The Redlands Daily Facts, Tuesday, August 6, 1968

Look who was also involved: our friend Frank Diggs.

After this event LA Panther rhetoric became increasingly threatening. The feud also developed between the Panthers and the US Organization that culminated in the deaths of ‘Bunchy’ Carter and John Huggins (and others).

The Argument For 

It certainly looked like a black revolution was imminent. Even the Panthers believed  it was occurring.

“Readers today may have difficulty imagining a  revolution in the United States. But in the late 1960s, many thousands of young black people, despite the potentially fatal outcome of their actions, joined the Black Panther Party and dedicated their lives to revolutionary struggle”.  Bloom, Joshua; Martin, Waldo E., Jr.. Black against Empire: The History and Politics of the Black Panther Party (p. 2). University of California Press. Kindle Edition.

The Argument Against

This was a ‘slow burn’ and nothing of any significance happened in November-December 1968 on this timeline. Manson may have seen this all happening and viewed it from the perspective of his apocalyptic hallucination but nothing on the timeline stands out as a catalyst after August 5th.

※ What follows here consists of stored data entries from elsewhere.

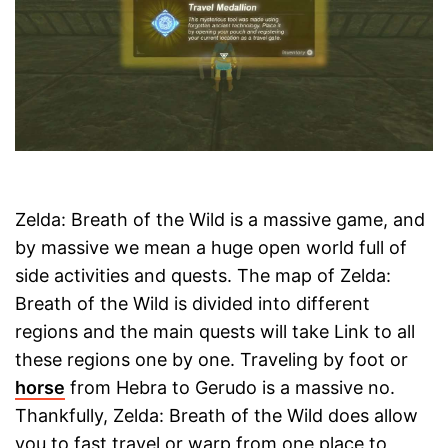
Zelda: Breath of the Wild is a massive game, and
by massive we mean a huge open world full of
side activities and quests. The map of Zelda:
Breath of the Wild is divided into different
regions and the main quests will take Link to all
these regions one by one. Traveling by foot or
horse
from Hebra to Gerudo is a massive no.
Thankfully, Zelda: Breath of the Wild does allow
you to fast travel or warp from one place to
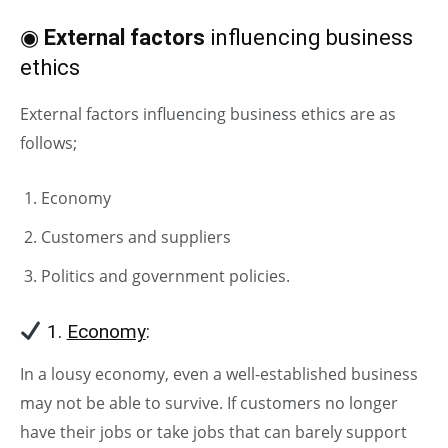
◉
External factors
influencing business
ethics
External factors influencing business ethics are as
follows;
Economy
Customers and suppliers
Politics and government policies.
1.
Economy
:
In a lousy economy, even a well-established business
may not be able to survive. If customers no longer
have their jobs or take jobs that can barely support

I do wonder if Manson used the anniversary of the Watts Riots (August 11-15, 1965) as his focal point for the murders but like many of his schemes screwed up the details, getting the precise date wrong. 

“While at the Gresham Street house, Manson had told Watkins that the atrocious murders would occur that summer.  It was almost summer now and the blacks were showing no signs of rising up to fulfill their karma.”  Bugliosi, Vincent; Curt Gentry. Helter Skelter: The True Story of the Manson Murders . W. W. Norton & Company. Kindle Edition.

Something, did, indeed, freak Manson out in late 1968 or early 1969.

“We didn't know when it was happening -- like I'd look out the window and wonder if it was going to happen today, you know -- think what was the quickest way to get to shelter if it was to happen right now.” Paul Watkins.